- **Problem statement**
If a line in the records below contains the word "varieties", copy it.
◆ ◆ ◆ ◆ ◆ ◆ ◆
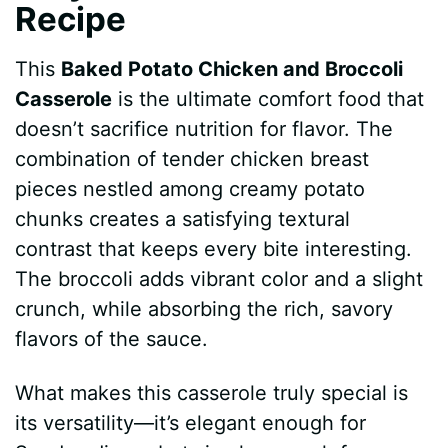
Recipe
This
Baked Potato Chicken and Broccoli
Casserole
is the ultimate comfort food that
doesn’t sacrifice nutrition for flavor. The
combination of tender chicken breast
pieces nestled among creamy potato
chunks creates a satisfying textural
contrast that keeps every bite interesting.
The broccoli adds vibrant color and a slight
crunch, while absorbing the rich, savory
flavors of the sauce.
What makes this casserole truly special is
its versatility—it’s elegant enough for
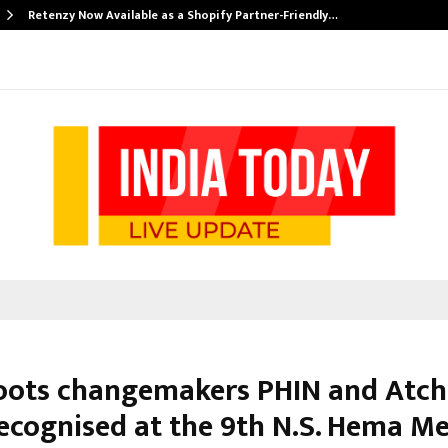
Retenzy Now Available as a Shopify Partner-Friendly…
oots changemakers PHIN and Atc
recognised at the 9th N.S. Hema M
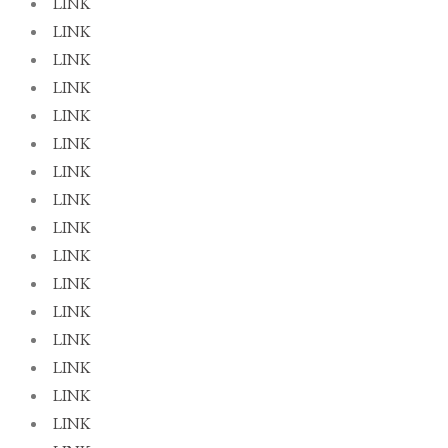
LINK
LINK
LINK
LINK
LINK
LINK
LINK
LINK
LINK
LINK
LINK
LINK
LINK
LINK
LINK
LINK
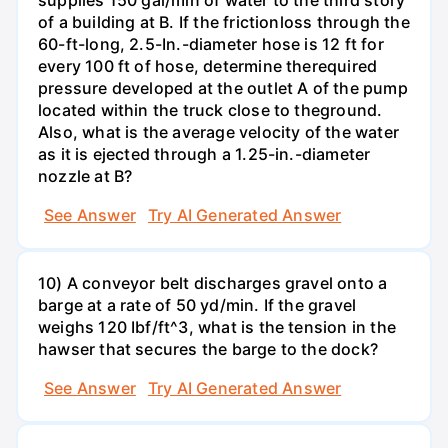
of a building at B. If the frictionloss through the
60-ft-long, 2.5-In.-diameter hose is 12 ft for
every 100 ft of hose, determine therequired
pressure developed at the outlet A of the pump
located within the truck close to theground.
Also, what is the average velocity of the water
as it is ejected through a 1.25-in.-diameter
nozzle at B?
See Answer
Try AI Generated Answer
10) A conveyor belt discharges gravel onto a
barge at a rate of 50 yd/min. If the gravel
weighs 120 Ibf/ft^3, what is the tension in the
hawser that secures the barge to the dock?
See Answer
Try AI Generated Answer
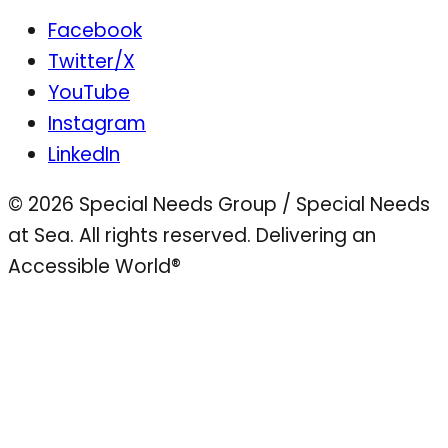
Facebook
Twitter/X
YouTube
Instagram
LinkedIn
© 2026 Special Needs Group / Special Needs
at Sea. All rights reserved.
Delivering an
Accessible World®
◆ ◆ ◆ ◆ ◆ ◆ ◆
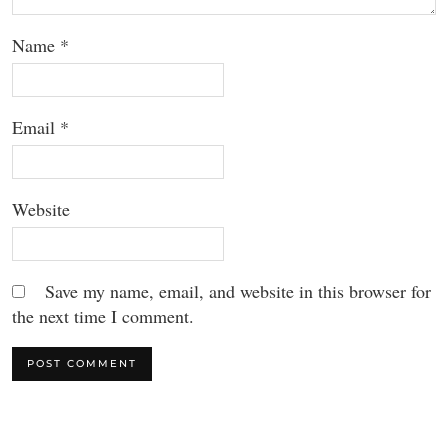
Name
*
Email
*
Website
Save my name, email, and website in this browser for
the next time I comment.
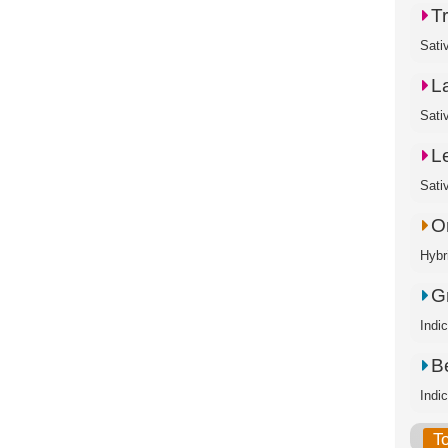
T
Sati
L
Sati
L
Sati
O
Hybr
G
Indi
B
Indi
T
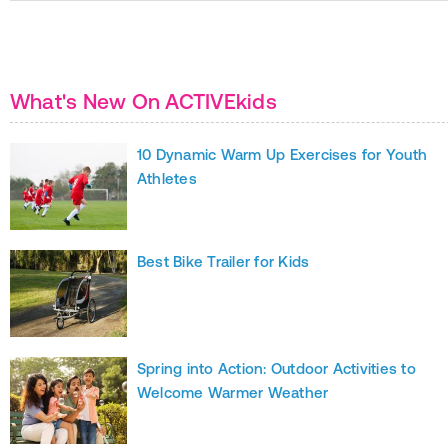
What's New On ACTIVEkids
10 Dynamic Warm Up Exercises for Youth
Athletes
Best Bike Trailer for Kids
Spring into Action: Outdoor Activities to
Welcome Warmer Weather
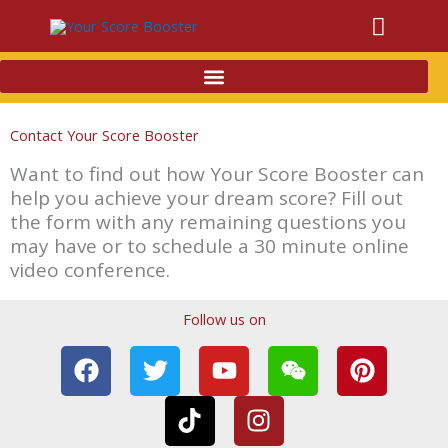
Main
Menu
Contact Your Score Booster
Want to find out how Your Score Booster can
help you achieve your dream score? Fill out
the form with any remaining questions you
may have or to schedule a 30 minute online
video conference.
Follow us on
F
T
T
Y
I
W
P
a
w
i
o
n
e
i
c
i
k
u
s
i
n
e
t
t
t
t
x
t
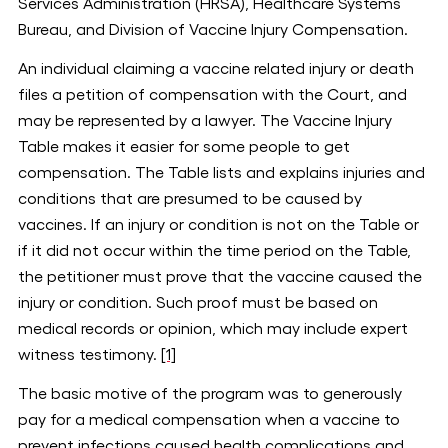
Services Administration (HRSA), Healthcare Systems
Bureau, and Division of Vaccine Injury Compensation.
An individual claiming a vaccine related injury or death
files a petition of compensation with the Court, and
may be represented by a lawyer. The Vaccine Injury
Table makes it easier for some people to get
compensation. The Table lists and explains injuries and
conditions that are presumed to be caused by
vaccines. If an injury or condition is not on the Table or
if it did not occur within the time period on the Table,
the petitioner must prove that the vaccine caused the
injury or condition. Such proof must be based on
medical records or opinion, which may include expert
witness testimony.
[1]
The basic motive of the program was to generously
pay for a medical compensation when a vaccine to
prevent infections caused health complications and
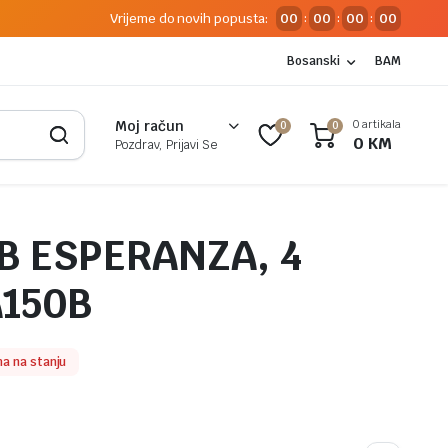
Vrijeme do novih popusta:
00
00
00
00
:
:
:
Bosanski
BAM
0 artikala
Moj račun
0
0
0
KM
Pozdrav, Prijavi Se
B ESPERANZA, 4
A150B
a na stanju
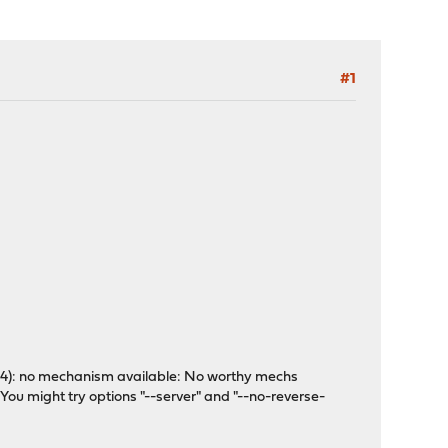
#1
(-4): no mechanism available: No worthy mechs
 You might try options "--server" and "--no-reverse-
◆ ◆ ◆ ◆ ◆ ◆ ◆
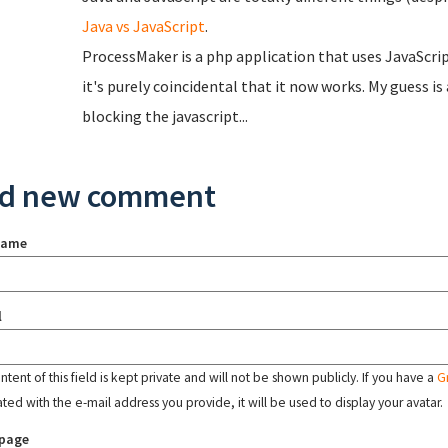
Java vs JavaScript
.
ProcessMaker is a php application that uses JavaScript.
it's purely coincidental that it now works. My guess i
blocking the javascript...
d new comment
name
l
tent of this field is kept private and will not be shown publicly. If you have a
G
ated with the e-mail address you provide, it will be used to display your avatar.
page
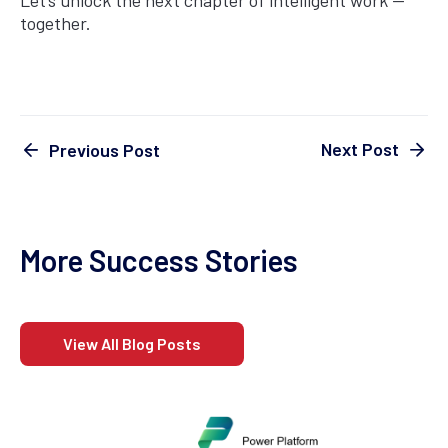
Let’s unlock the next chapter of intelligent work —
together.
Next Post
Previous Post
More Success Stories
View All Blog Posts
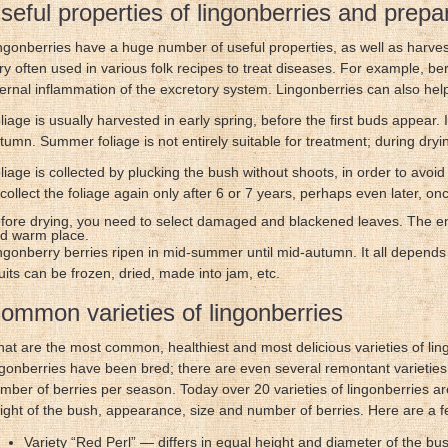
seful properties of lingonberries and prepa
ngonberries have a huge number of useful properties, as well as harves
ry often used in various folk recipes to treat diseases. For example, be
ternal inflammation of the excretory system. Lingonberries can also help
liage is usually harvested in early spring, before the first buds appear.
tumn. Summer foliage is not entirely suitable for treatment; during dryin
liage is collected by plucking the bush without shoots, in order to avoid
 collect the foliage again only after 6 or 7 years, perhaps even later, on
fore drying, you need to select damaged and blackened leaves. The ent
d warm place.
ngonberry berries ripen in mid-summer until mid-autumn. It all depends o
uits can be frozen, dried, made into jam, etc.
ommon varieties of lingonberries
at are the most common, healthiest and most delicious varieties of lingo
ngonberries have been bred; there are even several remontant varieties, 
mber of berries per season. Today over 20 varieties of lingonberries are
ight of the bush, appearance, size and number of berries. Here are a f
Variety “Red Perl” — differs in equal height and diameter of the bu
◆ ◆ ◆ ◆ ◆ ◆ ◆
- **Answer to this task**
ommon varieties of lingonberries
at are the most common, healthiest and most delicious varieties of lingo
ngonberries have been bred; there are even several remontant varieties, 
mber of berries per season. Today over 20 varieties of lingonberries are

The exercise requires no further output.